Task statement -
Write out verbatim the lines of the material from the line containing "Credințele religioase și filozofice" to the line containing "Acest site utilizează cookie-uri", both lines included.

Available records -
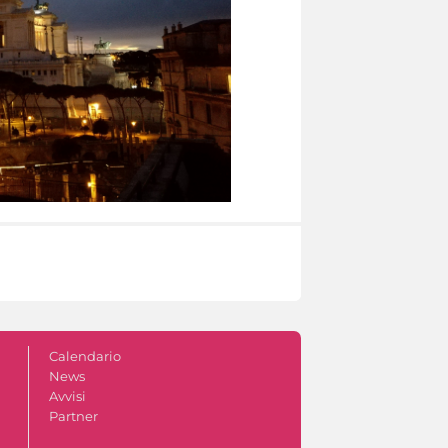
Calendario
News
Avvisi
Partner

* * *

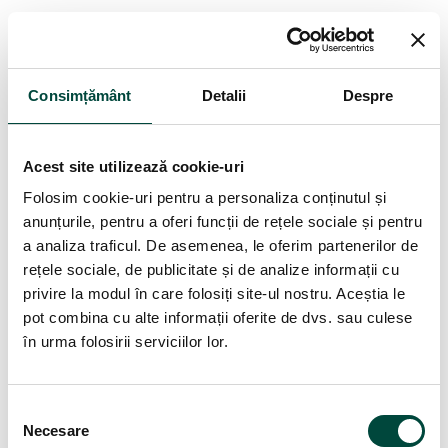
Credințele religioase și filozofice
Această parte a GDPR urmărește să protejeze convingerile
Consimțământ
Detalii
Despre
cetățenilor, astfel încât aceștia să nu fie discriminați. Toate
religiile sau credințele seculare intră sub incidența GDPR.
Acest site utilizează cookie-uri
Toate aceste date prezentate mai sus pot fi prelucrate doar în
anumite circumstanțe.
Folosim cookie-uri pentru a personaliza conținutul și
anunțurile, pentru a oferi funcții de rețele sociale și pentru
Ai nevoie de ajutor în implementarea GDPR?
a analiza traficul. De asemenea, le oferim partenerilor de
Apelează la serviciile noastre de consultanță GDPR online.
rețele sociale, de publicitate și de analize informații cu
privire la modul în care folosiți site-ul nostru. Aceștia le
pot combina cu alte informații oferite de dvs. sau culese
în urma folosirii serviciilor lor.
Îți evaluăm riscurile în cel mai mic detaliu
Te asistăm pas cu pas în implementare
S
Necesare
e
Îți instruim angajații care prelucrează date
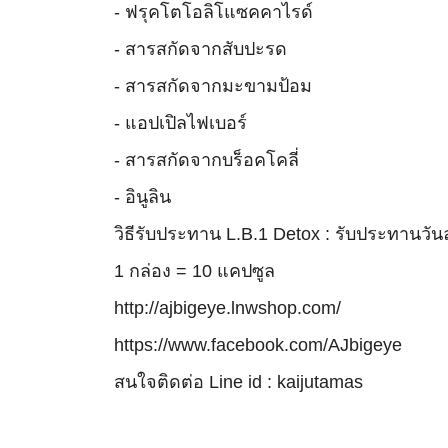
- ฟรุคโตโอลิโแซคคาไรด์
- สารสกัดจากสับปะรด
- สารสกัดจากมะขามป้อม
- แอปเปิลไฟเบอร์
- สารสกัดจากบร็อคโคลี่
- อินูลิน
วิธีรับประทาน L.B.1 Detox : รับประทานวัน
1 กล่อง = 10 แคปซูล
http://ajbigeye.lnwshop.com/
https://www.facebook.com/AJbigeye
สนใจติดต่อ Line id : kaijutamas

==

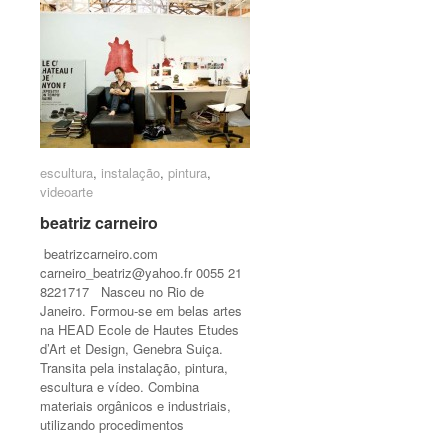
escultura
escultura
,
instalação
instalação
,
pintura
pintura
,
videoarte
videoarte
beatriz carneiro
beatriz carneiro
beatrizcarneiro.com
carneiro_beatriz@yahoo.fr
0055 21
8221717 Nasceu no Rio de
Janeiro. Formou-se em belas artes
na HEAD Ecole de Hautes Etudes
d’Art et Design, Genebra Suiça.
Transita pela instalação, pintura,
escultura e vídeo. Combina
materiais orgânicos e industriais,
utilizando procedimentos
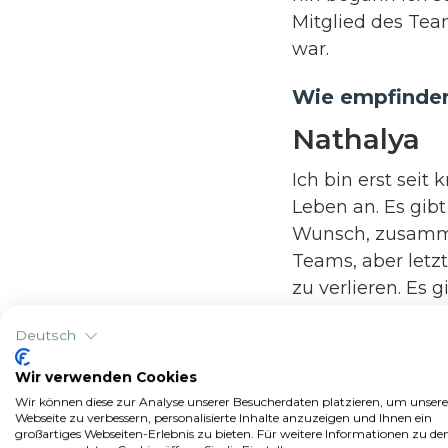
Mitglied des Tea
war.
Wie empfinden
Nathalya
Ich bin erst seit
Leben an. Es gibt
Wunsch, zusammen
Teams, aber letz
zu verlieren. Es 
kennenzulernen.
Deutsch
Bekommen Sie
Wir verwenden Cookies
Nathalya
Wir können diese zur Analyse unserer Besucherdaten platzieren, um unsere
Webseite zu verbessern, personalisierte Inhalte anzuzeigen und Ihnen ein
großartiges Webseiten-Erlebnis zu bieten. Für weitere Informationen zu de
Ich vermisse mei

Final answer -
Credințele religioase și filozofice
Această parte a GDPR urmărește să protejeze convingerile
Consimțământ
Detalii
Despre
cetățenilor, astfel încât aceștia să nu fie discriminați. Toate
religiile sau credințele seculare intră sub incidența GDPR.
Acest site utilizează cookie-uri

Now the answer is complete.